Un itinérant est assis en bordure d'une voie ferrée, son visage est dissimulé par la capuche de son blouson.

Le nombre de sans-abri à Regina est plus élevé que celui dénombré, en moyenne, dans les autres villes canadiennes.

Photo : Radio-Canada

Radio-Canada

Pour mettre fin à l’itinérance dans la Ville Reine, il faudra construire de nouveaux refuges, constituer de nouvelles équipes qui auront la mission d’accompagner les sans-abri et prévoir une enveloppe budgétaire de 63 millions de dollars. Telles sont les recommandations recensées dans un rapport qui a été remis jeudi à la Ville et à la province.

Les membres d’un groupe de travail, mandaté en 2017 par la Ville de Regina, ont mis au point ce plan d’action sur cinq ans. Au cours de leurs recherches, les auteurs ont constaté que 270 places en foyers et en refuges étaient nécessaires pour prendre en charge les itinérants les plus démunis, ceux qui vivent dans la rue tout au long de l’année.

À ce jour, une trentaine de lits sont disponibles dans la capitale saskatchewanaise. La mise en chantier de nouvelles structures d’hébergement temporaire nécessiterait 15 millions de dollars. En tout, la concrétisation de ce plan quinquennal coûterait 63 millions de dollars qui se répartiraient ainsi : 38 millions de dollars en programmes et 25 millions de dollars en investissements.

Les gens qui ont rédigé le document soulignent que l’inaction quant à l’itinérance à Regina représente une somme d'argent plus élevée. Ils parlent d’une facture de 75 millions de dollars, au terme des cinq années à venir, pour les services publics, par exemple la santé et la justice.

La mairie et la province alertées

Jeudi, le maire de Regina, Michael Fougere, et le ministre des Services sociaux, Paul Merriman, ont officiellement pris connaissance du rapport.

Premièrement, il faut stabiliser leur situation [aux sans domicile fixe] et leur donner les services nécessaires.

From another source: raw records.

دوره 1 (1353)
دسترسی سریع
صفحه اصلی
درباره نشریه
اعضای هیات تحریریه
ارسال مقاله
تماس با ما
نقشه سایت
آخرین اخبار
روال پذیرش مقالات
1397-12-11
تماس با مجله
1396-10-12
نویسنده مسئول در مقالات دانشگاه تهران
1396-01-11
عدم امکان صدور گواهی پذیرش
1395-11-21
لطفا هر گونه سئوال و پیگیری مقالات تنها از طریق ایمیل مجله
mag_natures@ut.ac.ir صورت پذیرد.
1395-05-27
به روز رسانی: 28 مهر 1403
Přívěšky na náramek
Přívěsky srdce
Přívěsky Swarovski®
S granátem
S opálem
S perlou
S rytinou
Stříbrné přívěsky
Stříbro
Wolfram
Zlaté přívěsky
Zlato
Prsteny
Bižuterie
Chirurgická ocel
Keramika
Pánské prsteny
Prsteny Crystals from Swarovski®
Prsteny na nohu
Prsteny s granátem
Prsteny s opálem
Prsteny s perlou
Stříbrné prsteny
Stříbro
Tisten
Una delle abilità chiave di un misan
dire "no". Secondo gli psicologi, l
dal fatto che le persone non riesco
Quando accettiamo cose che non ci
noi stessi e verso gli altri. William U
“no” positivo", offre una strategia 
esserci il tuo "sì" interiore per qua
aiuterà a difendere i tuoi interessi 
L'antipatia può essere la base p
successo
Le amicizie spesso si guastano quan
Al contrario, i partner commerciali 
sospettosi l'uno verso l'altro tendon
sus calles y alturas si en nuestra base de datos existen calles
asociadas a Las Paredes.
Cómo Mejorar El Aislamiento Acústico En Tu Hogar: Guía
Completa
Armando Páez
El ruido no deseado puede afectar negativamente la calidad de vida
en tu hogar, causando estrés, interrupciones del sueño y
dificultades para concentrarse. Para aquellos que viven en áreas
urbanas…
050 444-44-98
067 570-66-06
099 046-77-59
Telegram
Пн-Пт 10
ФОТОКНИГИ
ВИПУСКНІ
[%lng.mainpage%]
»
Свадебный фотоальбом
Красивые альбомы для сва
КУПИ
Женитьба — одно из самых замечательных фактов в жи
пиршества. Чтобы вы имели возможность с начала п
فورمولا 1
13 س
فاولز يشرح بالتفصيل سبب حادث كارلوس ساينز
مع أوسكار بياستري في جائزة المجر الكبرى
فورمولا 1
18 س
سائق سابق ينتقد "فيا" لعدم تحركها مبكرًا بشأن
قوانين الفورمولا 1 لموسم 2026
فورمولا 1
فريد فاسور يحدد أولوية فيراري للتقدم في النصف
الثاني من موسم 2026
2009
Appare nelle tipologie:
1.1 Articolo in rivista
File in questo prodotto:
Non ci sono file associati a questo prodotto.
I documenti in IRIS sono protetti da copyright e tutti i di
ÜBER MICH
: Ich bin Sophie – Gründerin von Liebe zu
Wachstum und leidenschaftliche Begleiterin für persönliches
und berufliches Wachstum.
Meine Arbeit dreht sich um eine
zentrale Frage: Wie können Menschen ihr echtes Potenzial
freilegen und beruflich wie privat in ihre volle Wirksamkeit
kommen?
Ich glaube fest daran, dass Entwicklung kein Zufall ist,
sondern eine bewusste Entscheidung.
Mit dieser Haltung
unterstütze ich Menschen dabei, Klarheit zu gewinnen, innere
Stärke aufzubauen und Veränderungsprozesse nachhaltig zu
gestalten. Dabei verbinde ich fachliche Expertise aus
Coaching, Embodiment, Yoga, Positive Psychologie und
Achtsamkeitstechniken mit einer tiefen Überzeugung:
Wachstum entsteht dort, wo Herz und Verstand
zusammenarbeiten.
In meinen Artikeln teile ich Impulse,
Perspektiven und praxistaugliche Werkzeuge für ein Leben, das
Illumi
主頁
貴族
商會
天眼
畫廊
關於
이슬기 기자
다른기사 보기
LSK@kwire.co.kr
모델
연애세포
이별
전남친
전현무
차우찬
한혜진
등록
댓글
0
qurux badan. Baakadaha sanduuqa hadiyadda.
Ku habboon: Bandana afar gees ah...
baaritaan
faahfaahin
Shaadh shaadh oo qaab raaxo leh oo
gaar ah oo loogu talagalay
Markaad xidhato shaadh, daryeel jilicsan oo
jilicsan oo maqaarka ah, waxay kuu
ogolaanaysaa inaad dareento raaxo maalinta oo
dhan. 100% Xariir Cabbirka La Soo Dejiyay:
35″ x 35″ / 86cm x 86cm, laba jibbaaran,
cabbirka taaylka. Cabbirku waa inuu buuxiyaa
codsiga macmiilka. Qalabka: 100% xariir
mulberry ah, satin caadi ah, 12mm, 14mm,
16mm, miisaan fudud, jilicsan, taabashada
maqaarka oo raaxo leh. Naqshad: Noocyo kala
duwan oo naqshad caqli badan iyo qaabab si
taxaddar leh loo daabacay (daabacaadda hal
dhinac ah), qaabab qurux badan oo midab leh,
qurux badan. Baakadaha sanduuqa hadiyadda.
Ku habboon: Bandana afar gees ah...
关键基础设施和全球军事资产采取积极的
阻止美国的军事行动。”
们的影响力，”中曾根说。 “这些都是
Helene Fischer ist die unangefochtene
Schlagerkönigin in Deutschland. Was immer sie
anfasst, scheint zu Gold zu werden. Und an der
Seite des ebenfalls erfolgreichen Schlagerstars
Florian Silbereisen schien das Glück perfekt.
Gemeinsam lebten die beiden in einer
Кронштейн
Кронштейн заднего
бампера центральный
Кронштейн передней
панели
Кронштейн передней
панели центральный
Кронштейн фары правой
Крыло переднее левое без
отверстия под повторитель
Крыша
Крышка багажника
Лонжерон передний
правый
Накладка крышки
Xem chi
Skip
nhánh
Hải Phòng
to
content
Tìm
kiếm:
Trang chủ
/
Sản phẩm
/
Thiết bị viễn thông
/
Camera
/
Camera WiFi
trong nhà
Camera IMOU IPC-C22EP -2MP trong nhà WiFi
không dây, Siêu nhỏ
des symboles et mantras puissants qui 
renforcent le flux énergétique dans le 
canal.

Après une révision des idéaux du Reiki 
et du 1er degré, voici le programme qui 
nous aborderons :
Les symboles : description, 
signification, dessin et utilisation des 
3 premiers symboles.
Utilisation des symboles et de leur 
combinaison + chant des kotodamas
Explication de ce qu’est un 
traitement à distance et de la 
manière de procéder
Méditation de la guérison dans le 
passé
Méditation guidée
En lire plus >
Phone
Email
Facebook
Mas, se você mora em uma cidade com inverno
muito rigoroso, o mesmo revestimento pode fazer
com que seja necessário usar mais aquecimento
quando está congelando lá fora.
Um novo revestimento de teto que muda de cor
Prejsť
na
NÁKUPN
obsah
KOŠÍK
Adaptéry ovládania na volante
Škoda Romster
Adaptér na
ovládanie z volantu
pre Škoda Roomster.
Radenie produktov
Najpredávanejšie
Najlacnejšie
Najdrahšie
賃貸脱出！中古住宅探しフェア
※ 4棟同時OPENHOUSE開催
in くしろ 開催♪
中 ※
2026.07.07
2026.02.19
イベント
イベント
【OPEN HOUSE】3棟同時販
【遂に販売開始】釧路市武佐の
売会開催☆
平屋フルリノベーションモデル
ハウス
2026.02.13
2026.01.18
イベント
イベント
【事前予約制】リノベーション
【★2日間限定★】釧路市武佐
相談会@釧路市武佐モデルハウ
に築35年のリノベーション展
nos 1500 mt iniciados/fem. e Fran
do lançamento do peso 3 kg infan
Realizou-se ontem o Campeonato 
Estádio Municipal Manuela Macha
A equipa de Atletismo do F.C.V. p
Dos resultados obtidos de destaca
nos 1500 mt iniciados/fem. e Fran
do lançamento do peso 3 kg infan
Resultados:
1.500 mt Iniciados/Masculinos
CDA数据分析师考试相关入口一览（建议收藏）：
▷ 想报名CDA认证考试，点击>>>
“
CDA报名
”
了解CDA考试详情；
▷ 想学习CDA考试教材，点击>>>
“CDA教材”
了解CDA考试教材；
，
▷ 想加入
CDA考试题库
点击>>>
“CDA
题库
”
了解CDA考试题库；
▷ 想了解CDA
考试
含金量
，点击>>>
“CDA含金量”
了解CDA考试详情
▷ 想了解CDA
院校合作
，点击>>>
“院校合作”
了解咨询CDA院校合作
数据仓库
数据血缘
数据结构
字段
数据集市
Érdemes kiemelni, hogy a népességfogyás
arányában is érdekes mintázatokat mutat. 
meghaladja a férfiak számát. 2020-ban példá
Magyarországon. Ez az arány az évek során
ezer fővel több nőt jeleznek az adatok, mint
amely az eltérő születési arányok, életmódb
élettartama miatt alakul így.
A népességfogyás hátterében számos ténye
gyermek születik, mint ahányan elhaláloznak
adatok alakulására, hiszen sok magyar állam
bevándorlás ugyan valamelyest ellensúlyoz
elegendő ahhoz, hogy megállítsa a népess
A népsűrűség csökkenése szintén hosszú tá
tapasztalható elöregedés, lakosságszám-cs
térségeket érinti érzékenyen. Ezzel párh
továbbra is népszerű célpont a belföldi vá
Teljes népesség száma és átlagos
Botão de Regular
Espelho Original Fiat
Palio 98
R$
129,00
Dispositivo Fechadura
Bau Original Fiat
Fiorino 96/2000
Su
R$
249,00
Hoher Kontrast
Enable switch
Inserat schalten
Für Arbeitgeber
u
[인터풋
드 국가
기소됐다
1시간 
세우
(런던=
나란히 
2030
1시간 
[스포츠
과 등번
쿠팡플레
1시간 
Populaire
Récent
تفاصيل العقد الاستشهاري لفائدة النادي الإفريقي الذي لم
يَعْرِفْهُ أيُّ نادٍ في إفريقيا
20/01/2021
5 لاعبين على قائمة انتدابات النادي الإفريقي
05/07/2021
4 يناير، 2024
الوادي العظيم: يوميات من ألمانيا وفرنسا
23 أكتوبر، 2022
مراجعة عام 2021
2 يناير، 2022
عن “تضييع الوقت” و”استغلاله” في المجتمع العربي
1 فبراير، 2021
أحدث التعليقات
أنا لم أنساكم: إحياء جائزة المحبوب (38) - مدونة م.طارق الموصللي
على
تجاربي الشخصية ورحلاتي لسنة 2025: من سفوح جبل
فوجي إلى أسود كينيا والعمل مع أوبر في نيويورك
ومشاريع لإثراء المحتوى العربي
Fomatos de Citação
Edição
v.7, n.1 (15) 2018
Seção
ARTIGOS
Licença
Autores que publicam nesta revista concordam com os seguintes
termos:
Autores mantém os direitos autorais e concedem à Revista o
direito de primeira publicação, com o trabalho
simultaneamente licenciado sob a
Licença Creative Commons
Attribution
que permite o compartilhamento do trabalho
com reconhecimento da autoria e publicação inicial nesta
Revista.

Ensuite, peu importe les obstacles auxquels ils sont confrontés, nous devons les aider à retrouver le chemin de la réussite, commente Paul Merriman, le ministre aux Services sociaux.

Les deux politiciens ont aussi indiqué qu’ils allaient transmettre le rapport au conseil municipal de Regina et au gouvernement provincial, afin de voir comment et dans quelle mesure ils pourront collaborer.

L’itinérance dans la Ville Reine est un fléau qui préoccupe les autorités.

Nous avons clairement un problème chronique et persistant, qui touche les populations autochtones et non autochtones. Surtout lorsqu'on constate que 80 % des personnes dans la rue sont des femmes et des enfants. C'est une grande préoccupation pour nous, s’inquiète le maire de Regina, Michael Fougere.

Le nombre de sans-abri y est plus élevé que la moyenne observée ailleurs au Canada. Les dernières estimations font état de 2000 personnes, à Regina.